Iran's currency, the rial, has lost more than two-thirds of its value against the dollar since early 2012 when the United States and the European Union announced new sanctions against Iran's oil exports and access to the global banking system.

The devaluation of the rial, coupled with difficulties in repatriating petrodollars, has pushed prices of imported products through the roof, forcing many buyers to turn to Iranian-made alternatives.

Although authorities have hailed this particular effect of the sanctions as a means to promote domestic products, the implications are not limited to luxury goods.

Many Iranians have had to cut back on imported necessities, including medicine.

“Life is getting more and more difficult.
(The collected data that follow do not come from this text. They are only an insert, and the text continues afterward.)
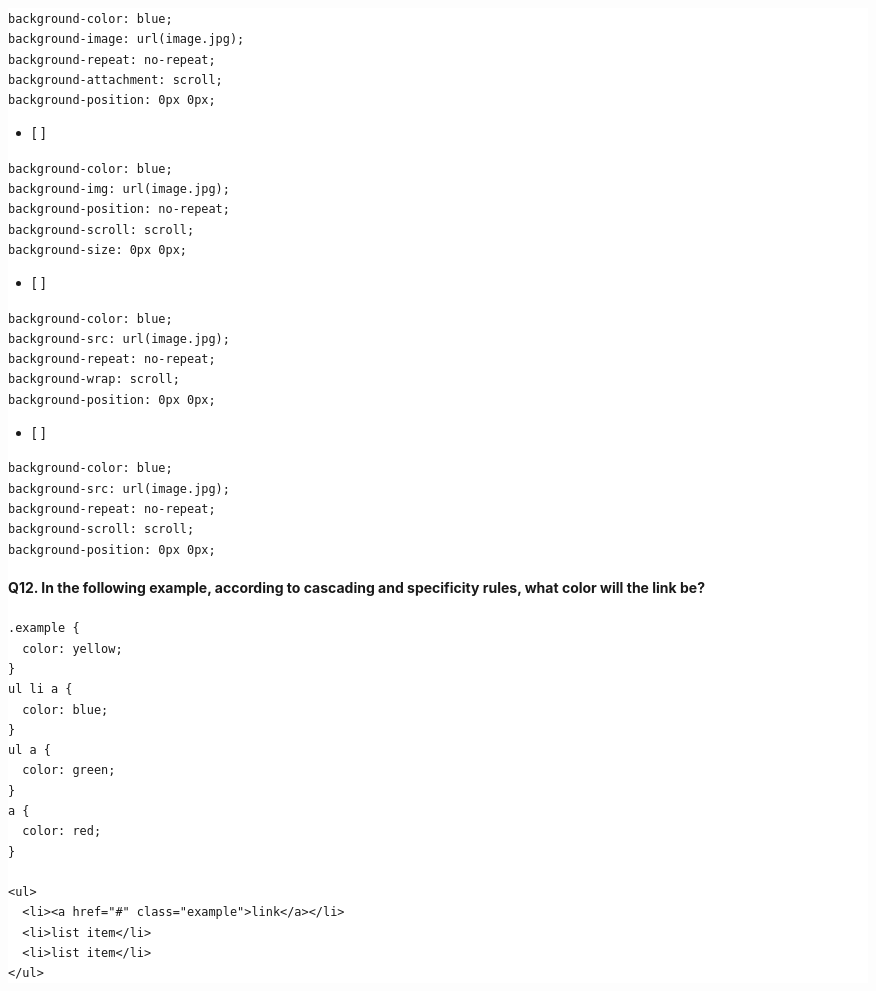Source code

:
 ```
background-color: blue;
background-image: url(image.jpg);
background-repeat: no-repeat;
background-attachment: scroll;
background-position: 0px 0px;
```

* \[ ]

```
background-color: blue;
background-img: url(image.jpg);
background-position: no-repeat;
background-scroll: scroll;
background-size: 0px 0px;
```

* \[ ]

```
background-color: blue;
background-src: url(image.jpg);
background-repeat: no-repeat;
background-wrap: scroll;
background-position: 0px 0px;
```

* \[ ]

```
background-color: blue;
background-src: url(image.jpg);
background-repeat: no-repeat;
background-scroll: scroll;
background-position: 0px 0px;
```

#### Q12. In the following example, according to cascading and specificity rules, what color will the link be?

```
.example {
  color: yellow;
}
ul li a {
  color: blue;
}
ul a {
  color: green;
}
a {
  color: red;
}

<ul>
  <li><a href="#" class="example">link</a></li>
  <li>list item</li>
  <li>list item</li>
</ul>
```
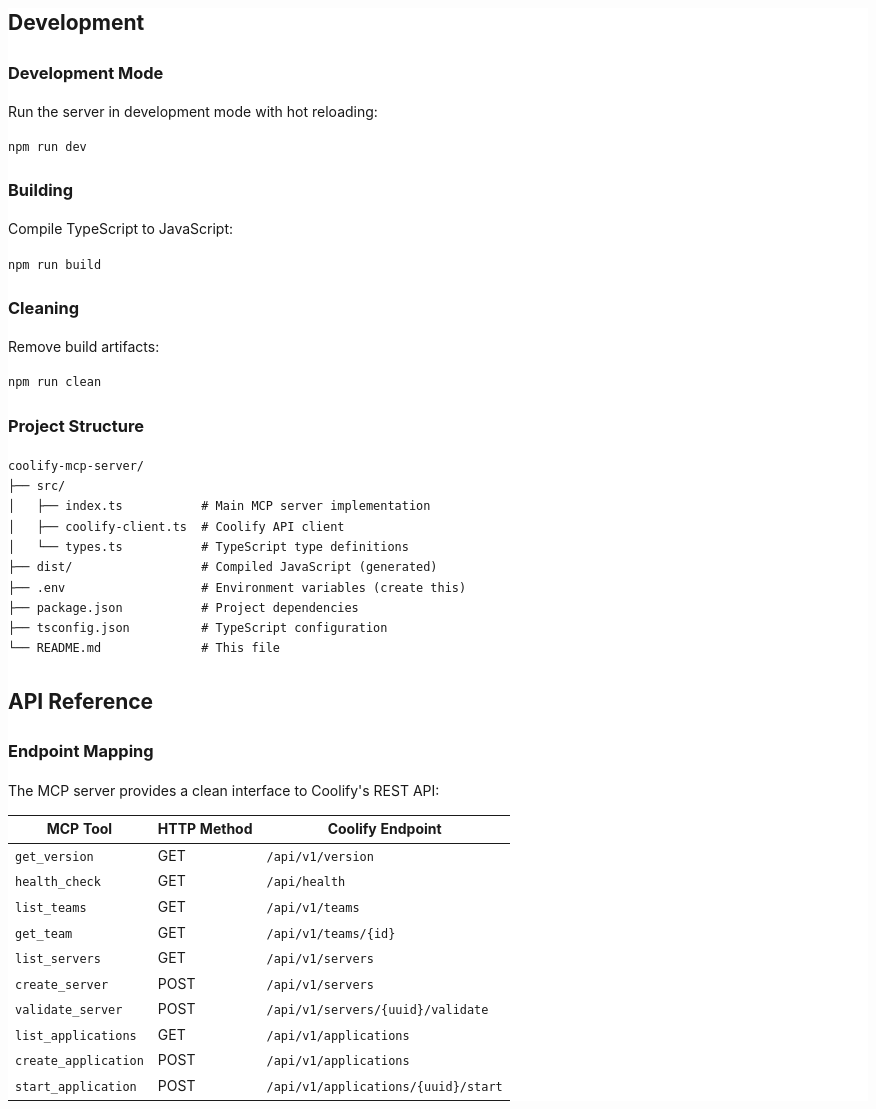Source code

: ## Development

### Development Mode

Run the server in development mode with hot reloading:

```bash
npm run dev
```

### Building

Compile TypeScript to JavaScript:

```bash
npm run build
```

### Cleaning

Remove build artifacts:

```bash
npm run clean
```

### Project Structure

```
coolify-mcp-server/
├── src/
│   ├── index.ts           # Main MCP server implementation
│   ├── coolify-client.ts  # Coolify API client
│   └── types.ts           # TypeScript type definitions
├── dist/                  # Compiled JavaScript (generated)
├── .env                   # Environment variables (create this)
├── package.json           # Project dependencies
├── tsconfig.json          # TypeScript configuration
└── README.md              # This file
```

## API Reference

### Endpoint Mapping

The MCP server provides a clean interface to Coolify's REST API:

| MCP Tool | HTTP Method | Coolify Endpoint |
|----------|-------------|------------------|
| `get_version` | GET | `/api/v1/version` |
| `health_check` | GET | `/api/health` |
| `list_teams` | GET | `/api/v1/teams` |
| `get_team` | GET | `/api/v1/teams/{id}` |
| `list_servers` | GET | `/api/v1/servers` |
| `create_server` | POST | `/api/v1/servers` |
| `validate_server` | POST | `/api/v1/servers/{uuid}/validate` |
| `list_applications` | GET | `/api/v1/applications` |
| `create_application` | POST | `/api/v1/applications` |
| `start_application` | POST | `/api/v1/applications/{uuid}/start` |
I wish I had a better-paid job so that I could relieve part of the burden on my mother's shoulders,” said Sara, Maryam's daughter, who suffers from multiple sclerosis, an autoimmune disease that requires drugs to keep it under control.

Sara says her medicines eat up a large portion of the family income, as the price of the imported drugs she needs has quadrupled in the past year.

“The domestic-made medicines either do not exist or are not as effective,” she said.

The government of President Mahmoud Ahmadinejad has failed to curb soaring inflation, which according to official data, tops 30 percent.

Critics believe the real figure is much higher.

The “mismanagement” of the administration, in the words of critics and even supreme leader Ayatollah Ali Khamenei, has also contributed to unemployment, estimated to be in the double-digits.

Ahmadinejad, feeling the pressure from within the ruling establishment, has on many occasions vowed to bolster the economy ever since taking office in 2005.

But his failure has left little choice for the seven candidates approved by the hardline electoral watchdog to contest the June 14 presidential election but to focus their campaigns on promises of reviving the economy.

Mohammad Gharazi, a long-shot moderate candidate, has done little campaigning, but he has repeatedly stated his intention to establish an “anti-inflation government”.

Others, including seasoned diplomat Ali Akbar Velayati, link the economic difficulties to Iran's strained relations with the international community, in particular over Tehran's nuclear ambitions.

However many Iranians -- suffocated by sanctions and economic worries -- see little hope of a speedy recovery.

Unconcerned about Iran's disputed nuclear programme, Maryam's 34-year-old son, Saman, says: “We are looking for a better president who can offer better and more practical economical solutions.

“But I know cleaning up this mess and returning to how it was before will take ages,” said Saman, who holds an MA degree in mining engineering and still lives with his mother.

He envies his wealthy friends “who are off doing PHD studies abroad, while I have to sweat blood every day to help my family make ends meet.”

He voted for Ahmadinejad in 2009, when the disputed re-election sparked massive street protests that were crushed by the government.

Now, Saman is critical of the president.

“His wrong economic policies at a time when sanctions were biting only made our lives more difficult,” he said, referring to a controversial subsidy reform scheme that led to increases in the price of many energy products, including gasoline.